Unsympathetic, Hoyt gave them until Monday at 9 a.m. to name the third person in the hotel room.

One of their attorneys, Michael Wynne of Houston-based firm Gregor Cassidy Wynne, tried to head off their arrest Monday morning. He told Hoyt he had spoken to FBI agents over the weekend and confirmed the mystery man is a confidential informant for the agency. Wynne asked Hoyt to give him six hours for his source to attest to that.

Hoyt rejected the offer. The judge said he has yet to get a straight answer about who exactly was in the Dallas hotel room and noted he initially heard from True the Vote’s defense team Phillips had given the hacked data to the FBI, which conflicted with his testimony Thursday in court that he never had access to the data but had only directed Hasson to hand it over to the FBI.

As for threats against Engelbrecht and Phillips, Hoyt said, “When you step into this world, whatever world they’ve stepped into, you should probably expect that.”

Konnech’s attorney, Dean Pamphilis of the Houston office of Kasowitz Benson Torres, said he talked to Wynne before Monday’s hearing, but they did not discuss any potential confidentiality agreement to keep the FBI informant’s name under seal.

Pamphilis stated True the Vote’s assertions they need to keep his name private is a red herring because Konnech has not heard any testimony that his confidential informant status, or his work, has anything to do with this case.

On top of that, Pamphilis said, True the Vote’s counsel has admitted the “FBI said they have no interest in engaging with the court to protect the confidentiality” of anyone involved in the hack of Konnech’s data.

After Hoyt ordered Phillips and Engelbrecht detained, they quietly followed a U.S. marshal with a silver star badge hung around his neck out of a side door.

After the hearing, Hoyt ordered Engelbrecht and Phillips to reimburse the U.S. Marshals Service at a rate of $85.61 for each day of their confinement at the Joe Corley Detention Facility, a federal lockup 40 miles north of Houston.
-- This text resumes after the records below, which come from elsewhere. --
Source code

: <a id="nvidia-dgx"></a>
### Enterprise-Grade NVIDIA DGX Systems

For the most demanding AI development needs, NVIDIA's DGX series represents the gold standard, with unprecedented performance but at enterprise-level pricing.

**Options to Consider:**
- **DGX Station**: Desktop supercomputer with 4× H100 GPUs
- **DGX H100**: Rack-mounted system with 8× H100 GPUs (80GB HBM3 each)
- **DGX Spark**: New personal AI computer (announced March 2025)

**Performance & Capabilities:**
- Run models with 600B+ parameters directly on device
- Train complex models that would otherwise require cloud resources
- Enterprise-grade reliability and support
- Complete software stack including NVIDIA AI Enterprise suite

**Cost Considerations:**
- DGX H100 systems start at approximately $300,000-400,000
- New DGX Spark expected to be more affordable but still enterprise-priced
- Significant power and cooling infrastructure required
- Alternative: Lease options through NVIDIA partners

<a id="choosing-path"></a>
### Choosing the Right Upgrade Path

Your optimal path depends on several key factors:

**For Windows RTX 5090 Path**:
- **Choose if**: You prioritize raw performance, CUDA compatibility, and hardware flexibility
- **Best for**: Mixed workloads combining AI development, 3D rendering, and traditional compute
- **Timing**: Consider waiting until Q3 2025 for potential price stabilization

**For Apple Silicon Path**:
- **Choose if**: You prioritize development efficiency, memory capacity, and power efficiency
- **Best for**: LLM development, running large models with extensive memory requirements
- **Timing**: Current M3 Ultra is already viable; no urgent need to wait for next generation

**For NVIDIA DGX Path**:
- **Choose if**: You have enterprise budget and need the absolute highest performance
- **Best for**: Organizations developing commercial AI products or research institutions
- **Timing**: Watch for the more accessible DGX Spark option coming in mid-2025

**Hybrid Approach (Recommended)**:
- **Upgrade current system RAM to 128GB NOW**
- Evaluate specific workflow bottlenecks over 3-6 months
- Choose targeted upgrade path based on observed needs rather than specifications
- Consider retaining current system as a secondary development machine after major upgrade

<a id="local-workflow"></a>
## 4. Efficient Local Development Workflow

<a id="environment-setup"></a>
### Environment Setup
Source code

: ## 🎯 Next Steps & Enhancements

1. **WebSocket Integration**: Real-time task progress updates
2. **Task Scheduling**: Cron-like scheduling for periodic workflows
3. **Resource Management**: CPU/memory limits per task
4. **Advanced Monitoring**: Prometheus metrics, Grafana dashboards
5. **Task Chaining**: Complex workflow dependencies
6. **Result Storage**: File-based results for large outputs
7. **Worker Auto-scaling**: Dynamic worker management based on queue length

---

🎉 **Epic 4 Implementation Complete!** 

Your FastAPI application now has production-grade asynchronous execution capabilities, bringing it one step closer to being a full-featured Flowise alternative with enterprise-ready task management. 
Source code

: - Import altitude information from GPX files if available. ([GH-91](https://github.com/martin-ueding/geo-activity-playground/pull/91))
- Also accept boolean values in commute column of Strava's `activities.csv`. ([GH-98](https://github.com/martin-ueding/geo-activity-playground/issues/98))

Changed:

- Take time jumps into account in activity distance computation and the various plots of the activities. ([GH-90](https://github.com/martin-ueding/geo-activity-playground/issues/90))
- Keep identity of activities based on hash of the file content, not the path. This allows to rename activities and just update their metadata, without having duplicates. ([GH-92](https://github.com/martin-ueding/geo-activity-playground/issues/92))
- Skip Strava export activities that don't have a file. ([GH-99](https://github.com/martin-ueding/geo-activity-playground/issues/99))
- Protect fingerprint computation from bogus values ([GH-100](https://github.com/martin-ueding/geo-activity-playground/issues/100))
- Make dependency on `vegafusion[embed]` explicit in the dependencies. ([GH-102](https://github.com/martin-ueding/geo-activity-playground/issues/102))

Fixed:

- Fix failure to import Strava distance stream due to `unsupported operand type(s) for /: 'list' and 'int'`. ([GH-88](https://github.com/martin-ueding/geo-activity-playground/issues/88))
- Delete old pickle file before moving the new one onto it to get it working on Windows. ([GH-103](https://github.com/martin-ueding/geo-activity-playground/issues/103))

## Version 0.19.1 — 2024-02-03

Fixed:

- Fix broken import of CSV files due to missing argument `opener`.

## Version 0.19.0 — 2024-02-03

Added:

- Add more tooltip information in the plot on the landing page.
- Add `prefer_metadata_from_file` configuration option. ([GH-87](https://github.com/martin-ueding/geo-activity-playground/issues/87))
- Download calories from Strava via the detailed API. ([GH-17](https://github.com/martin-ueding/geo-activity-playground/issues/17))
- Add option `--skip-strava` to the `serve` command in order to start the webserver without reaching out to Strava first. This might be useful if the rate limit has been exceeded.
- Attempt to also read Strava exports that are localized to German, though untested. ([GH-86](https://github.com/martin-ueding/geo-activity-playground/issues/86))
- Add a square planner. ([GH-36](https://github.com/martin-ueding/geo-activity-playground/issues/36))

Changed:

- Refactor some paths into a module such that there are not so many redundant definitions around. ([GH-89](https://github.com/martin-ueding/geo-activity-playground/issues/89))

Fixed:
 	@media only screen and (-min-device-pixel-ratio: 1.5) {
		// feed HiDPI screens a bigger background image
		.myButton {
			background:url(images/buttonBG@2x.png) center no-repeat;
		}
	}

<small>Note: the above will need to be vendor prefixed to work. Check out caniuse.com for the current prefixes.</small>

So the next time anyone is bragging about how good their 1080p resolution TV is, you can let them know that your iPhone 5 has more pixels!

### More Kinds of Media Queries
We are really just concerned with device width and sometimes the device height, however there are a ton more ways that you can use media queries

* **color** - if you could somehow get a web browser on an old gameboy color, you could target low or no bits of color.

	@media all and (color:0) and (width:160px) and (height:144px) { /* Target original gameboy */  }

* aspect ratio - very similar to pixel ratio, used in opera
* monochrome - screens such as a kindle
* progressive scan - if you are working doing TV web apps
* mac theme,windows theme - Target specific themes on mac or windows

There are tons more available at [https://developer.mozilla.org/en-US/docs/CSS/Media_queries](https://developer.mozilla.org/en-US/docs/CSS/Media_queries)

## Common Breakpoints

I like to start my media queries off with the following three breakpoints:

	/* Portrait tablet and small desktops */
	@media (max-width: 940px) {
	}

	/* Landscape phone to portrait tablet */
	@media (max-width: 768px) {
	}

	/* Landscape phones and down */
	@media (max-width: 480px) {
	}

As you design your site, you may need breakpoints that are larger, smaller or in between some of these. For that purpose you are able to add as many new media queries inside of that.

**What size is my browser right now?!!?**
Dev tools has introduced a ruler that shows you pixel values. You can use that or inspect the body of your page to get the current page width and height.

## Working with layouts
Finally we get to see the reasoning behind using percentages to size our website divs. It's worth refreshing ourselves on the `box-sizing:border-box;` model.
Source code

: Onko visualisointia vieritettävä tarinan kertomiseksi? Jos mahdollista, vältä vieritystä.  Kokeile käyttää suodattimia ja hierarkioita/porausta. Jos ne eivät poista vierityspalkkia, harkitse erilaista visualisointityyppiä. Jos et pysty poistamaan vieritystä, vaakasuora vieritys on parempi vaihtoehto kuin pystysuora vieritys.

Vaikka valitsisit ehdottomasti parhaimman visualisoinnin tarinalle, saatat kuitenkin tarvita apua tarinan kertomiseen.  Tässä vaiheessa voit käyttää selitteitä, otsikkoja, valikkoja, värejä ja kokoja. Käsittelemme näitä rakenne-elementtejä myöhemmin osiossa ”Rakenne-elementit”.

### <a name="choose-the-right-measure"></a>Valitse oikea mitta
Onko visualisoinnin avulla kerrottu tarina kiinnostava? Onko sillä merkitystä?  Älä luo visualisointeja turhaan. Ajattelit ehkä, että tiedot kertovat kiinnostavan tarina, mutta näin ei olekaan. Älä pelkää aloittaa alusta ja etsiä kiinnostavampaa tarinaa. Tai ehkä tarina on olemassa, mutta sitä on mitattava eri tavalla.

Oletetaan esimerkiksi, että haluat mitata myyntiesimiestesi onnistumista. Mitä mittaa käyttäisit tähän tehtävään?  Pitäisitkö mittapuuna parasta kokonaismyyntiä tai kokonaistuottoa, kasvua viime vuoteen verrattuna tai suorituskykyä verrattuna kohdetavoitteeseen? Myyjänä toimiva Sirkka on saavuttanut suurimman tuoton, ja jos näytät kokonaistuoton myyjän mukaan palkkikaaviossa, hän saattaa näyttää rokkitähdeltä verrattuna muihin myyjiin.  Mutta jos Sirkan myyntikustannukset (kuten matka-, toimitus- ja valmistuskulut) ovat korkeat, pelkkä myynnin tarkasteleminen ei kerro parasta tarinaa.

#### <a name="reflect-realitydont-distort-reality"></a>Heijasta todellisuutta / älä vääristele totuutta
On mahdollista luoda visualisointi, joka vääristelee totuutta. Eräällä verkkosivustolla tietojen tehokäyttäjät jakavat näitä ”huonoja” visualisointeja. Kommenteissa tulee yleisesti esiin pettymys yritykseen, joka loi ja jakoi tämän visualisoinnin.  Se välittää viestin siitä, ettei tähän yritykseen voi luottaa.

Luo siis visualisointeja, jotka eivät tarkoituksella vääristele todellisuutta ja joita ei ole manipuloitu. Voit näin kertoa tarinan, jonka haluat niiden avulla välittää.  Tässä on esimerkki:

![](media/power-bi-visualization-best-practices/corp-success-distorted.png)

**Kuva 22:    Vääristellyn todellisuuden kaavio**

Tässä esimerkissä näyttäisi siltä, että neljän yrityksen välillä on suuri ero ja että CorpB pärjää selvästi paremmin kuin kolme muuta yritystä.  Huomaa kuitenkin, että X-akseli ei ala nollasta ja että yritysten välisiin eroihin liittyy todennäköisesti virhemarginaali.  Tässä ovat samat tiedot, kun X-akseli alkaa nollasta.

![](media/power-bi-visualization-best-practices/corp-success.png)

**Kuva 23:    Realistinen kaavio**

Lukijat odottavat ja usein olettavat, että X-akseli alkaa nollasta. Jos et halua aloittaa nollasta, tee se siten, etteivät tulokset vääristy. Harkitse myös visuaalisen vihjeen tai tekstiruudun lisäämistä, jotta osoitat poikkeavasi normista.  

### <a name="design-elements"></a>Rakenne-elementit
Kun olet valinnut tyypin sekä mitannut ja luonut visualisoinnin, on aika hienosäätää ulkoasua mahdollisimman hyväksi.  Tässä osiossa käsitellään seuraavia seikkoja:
They must pay the debt before their release.

Though Konnech appeared to have a strong defamation case at the outset, narratives have shifted on both sides of this litigation.

Konnech asserted in its lawsuit it “does not, and has never, stored any actual customer or poll worker data on any server in China,” only to see its founder and CEO Eugene Yu arrested Oct. 6 by local police in Michigan, working with investigators from the Los Angeles County District Attorney’s Office.

True the Vote revealed in case filings that Phillips had testified to a Los Angeles County grand jury, leading to Yu’s indictment on charges of grand theft by embezzlement of public funds and conspiracy to embezzle public funds. If convicted, he faces up to eight years in prison.

Released on bond after his Oct. 14 arraignment in LA County, Yu is on house arrest with an ankle monitor. In a motion to dismiss his indictment, his attorneys wrote, “This is a deeply misguided prosecution. This is a civil breach of contract case that has been dressed up in a costume that doesn't fit,” Reuters reported.

Meanwhile, Konnech’s business is reportedly suffering after the city of Detroit and two counties in Virginia terminated their contracts with the company following Yu’s arrest.

Despite their prosecution of Yu and seizure of hard drives from Konnech for their investigation, LA County prosecutors said none of the CEO’s or company’s actions had changed election results. Konnech maintains its software has nothing to do with counting ballots.